“We were brothers. Arslan was my only family. Even my grandfather was… Well, I was a cog in his business machinations more than anything else.”
“I’m sorry.”
I fold my hands over my stomach and stare up at the ceiling. “Don’t be. It’s the way things are.”
“But it’s not the way things have to be. You don’t have to do things that way.” After a beat, Belle reaches out and lays her hand on my arm. Her fingers are cold, and she sighs at the contact. “You’re burning up.”
I say nothing. Silence descends, heavy and charged around us. Belle circles her fingers over my skin, shifting closer until I can feel her breasts pressing against my arm. Until the warmth from her thighs is radiating against the back of my hand.
“Tell me a story about the two of you,” she prompts. “About you and Arslan. When you were kids.”
Talking about Arslan at all feels like cracking open my chest and exposing my underbelly to the wolves. But it’s painfully obvious that she just wants to know him better. And through that, to know me better.
Right now, in the dark, I want to give her both.
“When we were sixteen, we robbed a liquor store together.”
Belle gasps. “Not that kind of story!”
“Those are the only kind we have,” I laugh. “It’s better than it sounds.”
She makes an unconvinced noise in the back of her throat. It’s a rumbling sound that is dangerously close to the way she groans when I’m inside of her. I feel my cock twitch.
“Arslan got invited to this girl’s party, but we could only go if we could supply the alcohol.”
“You robbed a liquor store to get a girl’s attention? Really?”
“Well, the girl only saw Arslan, not me,” I explain. “And at the time, he was sporting some teenage acne and an overbite. He had to earn his keep.”
Belle laughs. “Oh my goodness. I wish I could see pictures of both of you at that age.”
“Keep wishing.”
“You embarrassed?”
“Me?” I scoff. “Absolutely not. But Arslan burned most of the evidence. There’s nothing left.”

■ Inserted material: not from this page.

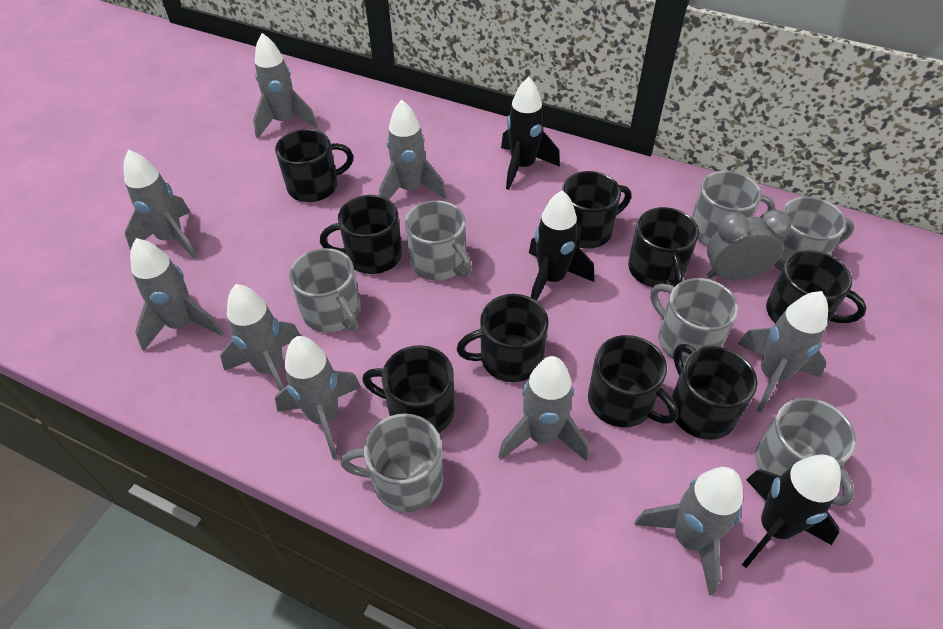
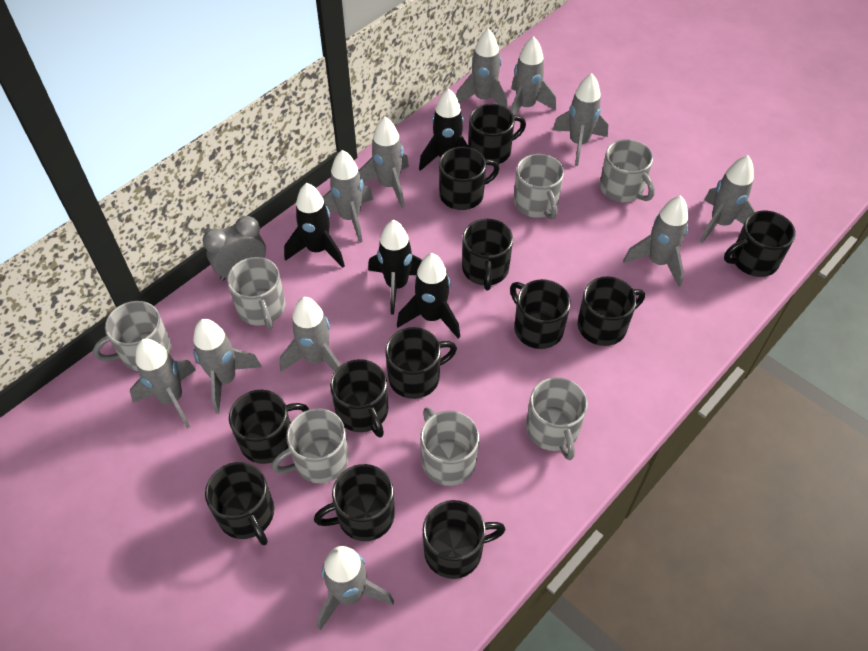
black mug: [275,129,353,202] [320,195,402,274] [362,345,455,433] [457,294,549,382] [562,171,631,249] [588,335,678,427] [628,207,699,287] [671,344,758,440] [766,250,867,324] = 9 -> [205,462,274,545] [229,390,309,464] [314,464,395,541] [330,359,388,438] [385,327,457,399] [423,500,506,579] [439,147,500,210] [462,219,513,290] [469,104,526,164] [510,279,571,349] [578,276,645,346] [724,211,795,277] = 12
black rocket: [501,77,560,190] [529,190,594,301] [742,455,841,568] = 3 -> [284,183,345,268] [368,220,422,315] [397,253,460,339] [419,88,469,171] = 4
grey rocket: [123,150,197,259] [130,238,223,351] [220,284,301,391] [253,33,318,139] [275,336,361,460] [379,100,447,199] [498,356,589,462] [634,467,743,595] [738,291,828,412] = 9 -> [130,339,196,428] [193,319,262,414] [280,297,341,372] [317,546,394,631] [322,150,373,243] [359,117,409,208] [456,28,507,108] [510,36,556,115] [552,73,608,166] [623,195,688,287] [700,155,755,243] = 11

“Except stories,” she murmurs.
“Except stories.” I hate the bitter taste of the words in my mouth. I take a deep breath to rinse it away. “Arslan was insistent we get the alcohol for this party. He thought we could get a fake ID or talk our way into it. I had a better idea.”
“To steal it,” she guesses.
I nod. “So, the night before the party, Arslan and I deck out in all-black and creep down this embankment to a liquor store right along the highway. The roar from the cars was the perfect cover for any noise we might make and it gave us a quick getaway. I parked the car along the shoulder just above us.”

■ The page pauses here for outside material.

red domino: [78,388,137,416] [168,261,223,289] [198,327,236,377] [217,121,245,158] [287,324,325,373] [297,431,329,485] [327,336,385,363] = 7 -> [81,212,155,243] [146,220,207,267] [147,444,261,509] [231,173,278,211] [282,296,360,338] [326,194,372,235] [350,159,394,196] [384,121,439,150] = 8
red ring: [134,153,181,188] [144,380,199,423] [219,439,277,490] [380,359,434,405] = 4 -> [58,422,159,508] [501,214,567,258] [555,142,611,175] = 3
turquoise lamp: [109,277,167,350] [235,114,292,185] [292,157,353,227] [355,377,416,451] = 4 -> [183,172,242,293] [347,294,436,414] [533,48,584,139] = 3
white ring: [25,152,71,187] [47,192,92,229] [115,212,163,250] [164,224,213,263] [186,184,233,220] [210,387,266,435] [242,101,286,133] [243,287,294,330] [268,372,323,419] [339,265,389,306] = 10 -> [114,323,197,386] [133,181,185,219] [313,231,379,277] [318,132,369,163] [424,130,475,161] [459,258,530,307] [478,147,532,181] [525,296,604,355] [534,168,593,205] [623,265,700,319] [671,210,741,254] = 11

Belle’s grip on my arm tightens. “Oh no. You got caught, didn’t you? Or your car got stolen. Did someone crash into your getaway car in the middle of the heist?”
I bite back a smile. “Arslan busted out the back window with a hammer and then we crawled inside. We were able to carry the loot up the embankment bit by bit over the next, I don’t know… fifteen minutes, probably?”
“Fifteen? That’s too long!”
“It was,” I laugh. “Because by the fifth time we crawled through the window, we could hear police moving around in the main room.”
“Oh, shit.”
“That’s what we said. The cops clearly knew we were in the back room and they were headed our way.”
“What did you do?” Belle shakes my arm with nervous fingers.